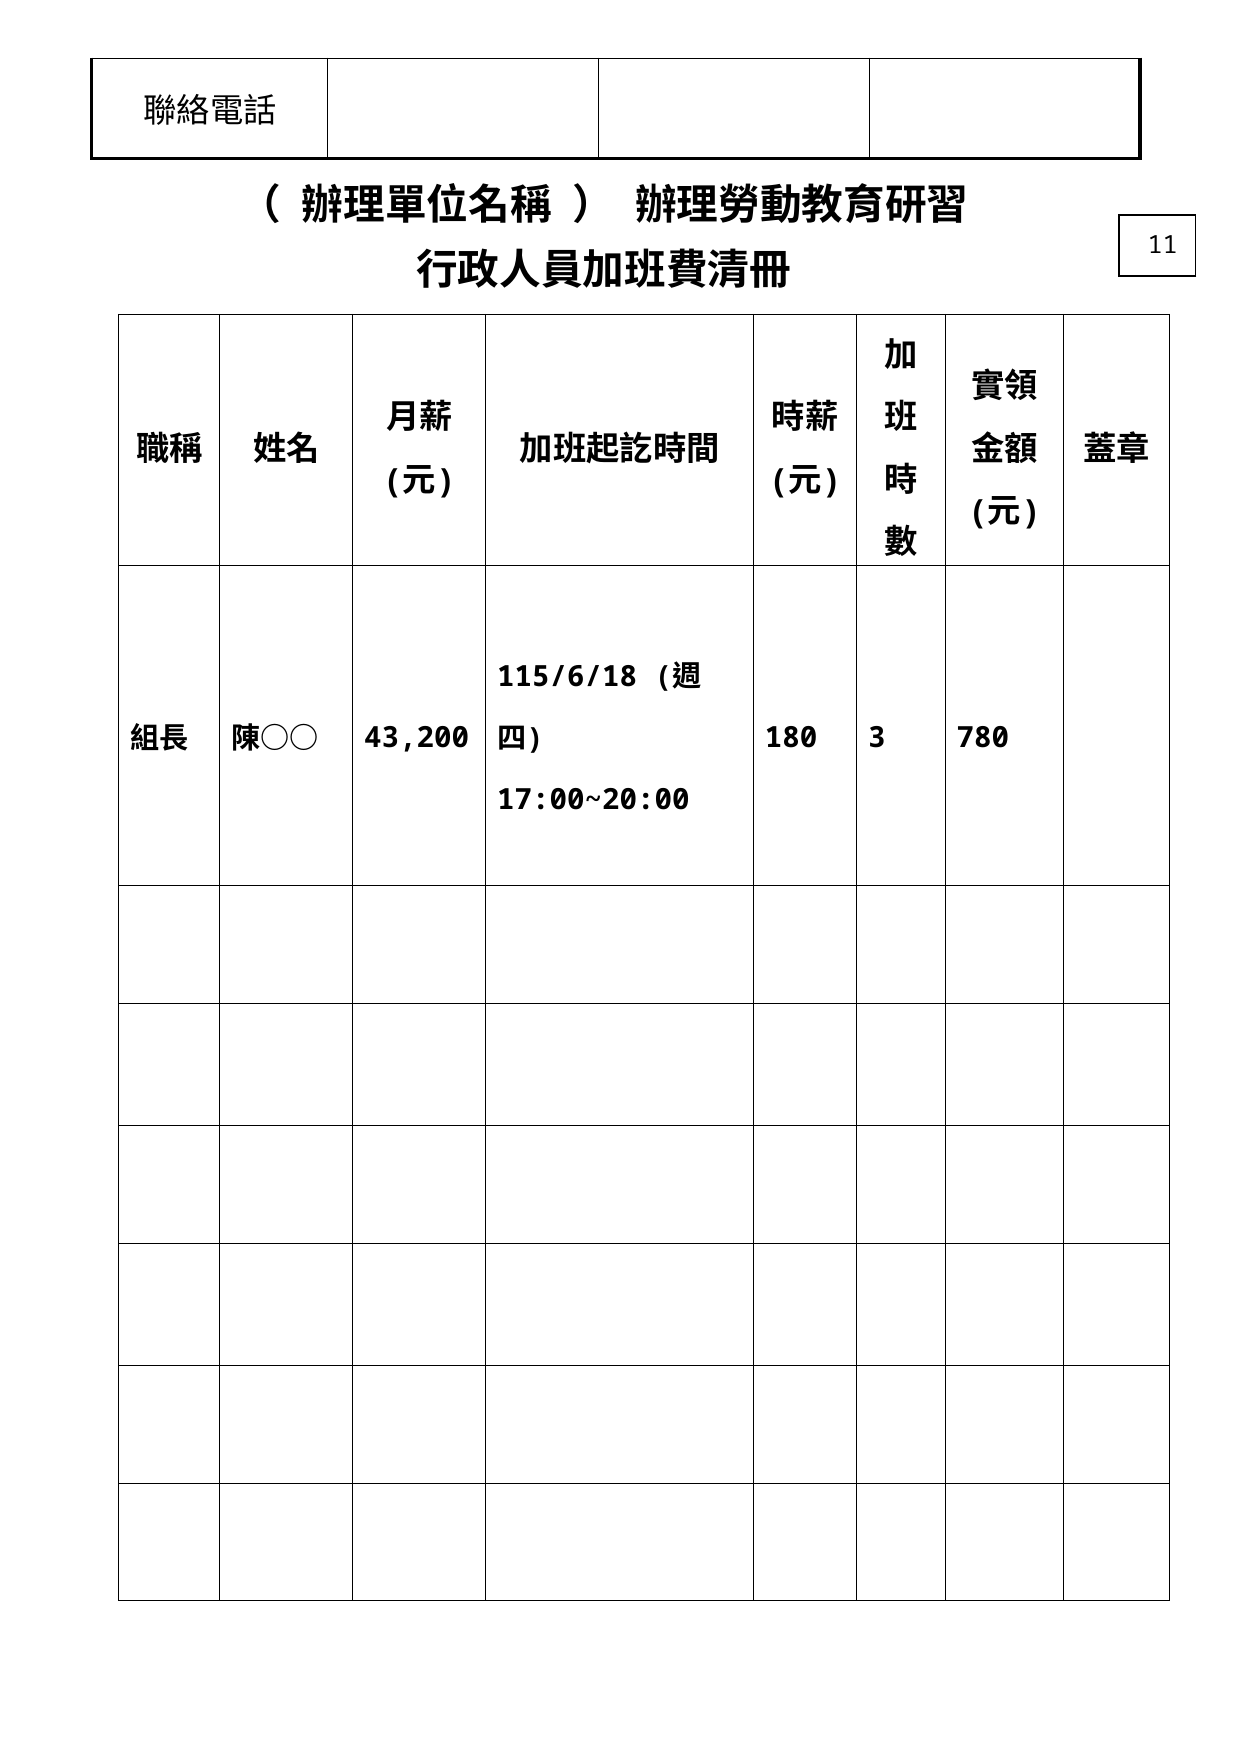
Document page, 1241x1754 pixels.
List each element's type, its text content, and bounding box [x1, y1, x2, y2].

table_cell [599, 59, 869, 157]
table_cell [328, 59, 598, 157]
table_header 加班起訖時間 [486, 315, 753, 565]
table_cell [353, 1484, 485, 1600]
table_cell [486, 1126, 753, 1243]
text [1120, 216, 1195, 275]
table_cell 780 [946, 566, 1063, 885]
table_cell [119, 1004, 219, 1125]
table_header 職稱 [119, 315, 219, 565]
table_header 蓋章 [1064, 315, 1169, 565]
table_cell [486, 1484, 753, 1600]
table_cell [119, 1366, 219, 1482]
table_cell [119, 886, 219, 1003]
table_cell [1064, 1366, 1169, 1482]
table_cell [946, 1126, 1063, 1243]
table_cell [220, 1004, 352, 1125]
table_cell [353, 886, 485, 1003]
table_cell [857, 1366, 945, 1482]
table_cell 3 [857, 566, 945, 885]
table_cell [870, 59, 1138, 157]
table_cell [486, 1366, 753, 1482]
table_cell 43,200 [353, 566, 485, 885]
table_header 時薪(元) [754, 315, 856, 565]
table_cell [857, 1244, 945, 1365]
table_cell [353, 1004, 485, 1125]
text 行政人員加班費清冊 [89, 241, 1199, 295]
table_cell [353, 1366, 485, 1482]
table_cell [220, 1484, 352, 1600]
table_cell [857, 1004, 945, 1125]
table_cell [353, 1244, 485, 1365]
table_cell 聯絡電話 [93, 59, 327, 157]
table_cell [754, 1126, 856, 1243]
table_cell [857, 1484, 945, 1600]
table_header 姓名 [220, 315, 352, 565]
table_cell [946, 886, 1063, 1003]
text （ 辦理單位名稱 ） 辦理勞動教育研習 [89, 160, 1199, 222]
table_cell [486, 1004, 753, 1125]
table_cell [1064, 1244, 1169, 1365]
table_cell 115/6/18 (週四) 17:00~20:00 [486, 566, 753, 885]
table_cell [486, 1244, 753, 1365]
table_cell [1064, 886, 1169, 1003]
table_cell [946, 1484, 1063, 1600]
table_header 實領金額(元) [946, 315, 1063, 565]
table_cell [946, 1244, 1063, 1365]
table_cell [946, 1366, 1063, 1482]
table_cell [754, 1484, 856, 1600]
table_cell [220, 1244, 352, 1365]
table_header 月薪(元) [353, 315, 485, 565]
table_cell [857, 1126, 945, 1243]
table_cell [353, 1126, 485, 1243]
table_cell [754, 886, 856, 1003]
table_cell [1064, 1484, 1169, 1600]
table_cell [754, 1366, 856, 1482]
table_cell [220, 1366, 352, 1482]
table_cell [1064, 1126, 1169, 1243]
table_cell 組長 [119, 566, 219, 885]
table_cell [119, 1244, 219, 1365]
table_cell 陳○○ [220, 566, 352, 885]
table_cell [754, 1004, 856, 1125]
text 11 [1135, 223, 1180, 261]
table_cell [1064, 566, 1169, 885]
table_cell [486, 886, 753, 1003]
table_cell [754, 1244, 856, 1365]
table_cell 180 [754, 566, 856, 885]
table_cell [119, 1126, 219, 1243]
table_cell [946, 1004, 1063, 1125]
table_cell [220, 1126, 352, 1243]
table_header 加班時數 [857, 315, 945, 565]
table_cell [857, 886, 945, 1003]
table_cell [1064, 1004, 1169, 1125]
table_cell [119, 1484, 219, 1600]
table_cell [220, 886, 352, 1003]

» Goal:
Return every line of the data above verbatim, leaving out the picture.

» Solution for this problem:
Document page, 1241x1754 pixels.
List each element's type, its text content, and bounding box [x1, y1, x2, y2].

table_cell [599, 59, 869, 157]
table_cell [328, 59, 598, 157]
table_header 加班起訖時間 [486, 315, 753, 565]
table_cell [353, 1484, 485, 1600]
table_cell [486, 1126, 753, 1243]
text [1120, 216, 1195, 275]
table_cell 780 [946, 566, 1063, 885]
table_cell [119, 1004, 219, 1125]
table_header 職稱 [119, 315, 219, 565]
table_header 蓋章 [1064, 315, 1169, 565]
table_cell [486, 1484, 753, 1600]
table_cell [119, 1366, 219, 1482]
table_cell [119, 886, 219, 1003]
table_cell [1064, 1366, 1169, 1482]
table_cell [946, 1126, 1063, 1243]
table_cell [220, 1004, 352, 1125]
table_cell [353, 886, 485, 1003]
table_cell [857, 1366, 945, 1482]
table_cell 3 [857, 566, 945, 885]
table_cell [870, 59, 1138, 157]
table_cell [486, 1366, 753, 1482]
table_cell 43,200 [353, 566, 485, 885]
table_header 時薪(元) [754, 315, 856, 565]
table_cell [857, 1244, 945, 1365]
table_cell [353, 1004, 485, 1125]
text 行政人員加班費清冊 [89, 241, 1199, 295]
table_cell [353, 1366, 485, 1482]
table_cell [220, 1484, 352, 1600]
table_cell [857, 1004, 945, 1125]
table_cell [353, 1244, 485, 1365]
table_cell 聯絡電話 [93, 59, 327, 157]
table_cell [754, 1126, 856, 1243]
table_cell [857, 1484, 945, 1600]
table_header 姓名 [220, 315, 352, 565]
table_cell [946, 886, 1063, 1003]
text （ 辦理單位名稱 ） 辦理勞動教育研習 [89, 160, 1199, 222]
table_cell [486, 1004, 753, 1125]
table_cell [1064, 1244, 1169, 1365]
table_cell 115/6/18 (週四) 17:00~20:00 [486, 566, 753, 885]
table_cell [486, 1244, 753, 1365]
table_cell [1064, 886, 1169, 1003]
table_cell [946, 1484, 1063, 1600]
table_header 實領金額(元) [946, 315, 1063, 565]
table_cell [946, 1244, 1063, 1365]
table_cell [946, 1366, 1063, 1482]
table_cell [754, 1484, 856, 1600]
table_cell [220, 1244, 352, 1365]
table_header 月薪(元) [353, 315, 485, 565]
table_cell [857, 1126, 945, 1243]
table_cell [353, 1126, 485, 1243]
table_cell [754, 886, 856, 1003]
table_cell [1064, 1484, 1169, 1600]
table_cell [754, 1366, 856, 1482]
table_cell [220, 1366, 352, 1482]
table_cell [1064, 1126, 1169, 1243]
table_cell 組長 [119, 566, 219, 885]
table_cell [119, 1244, 219, 1365]
table_cell 陳○○ [220, 566, 352, 885]
table_cell [754, 1004, 856, 1125]
text 11 [1135, 223, 1180, 261]
table_cell [1064, 566, 1169, 885]
table_cell [486, 886, 753, 1003]
table_cell [754, 1244, 856, 1365]
table_cell 180 [754, 566, 856, 885]
table_cell [119, 1126, 219, 1243]
table_cell [946, 1004, 1063, 1125]
table_cell [220, 1126, 352, 1243]
table_header 加班時數 [857, 315, 945, 565]
table_cell [857, 886, 945, 1003]
table_cell [1064, 1004, 1169, 1125]
table_cell [119, 1484, 219, 1600]
table_cell [220, 886, 352, 1003]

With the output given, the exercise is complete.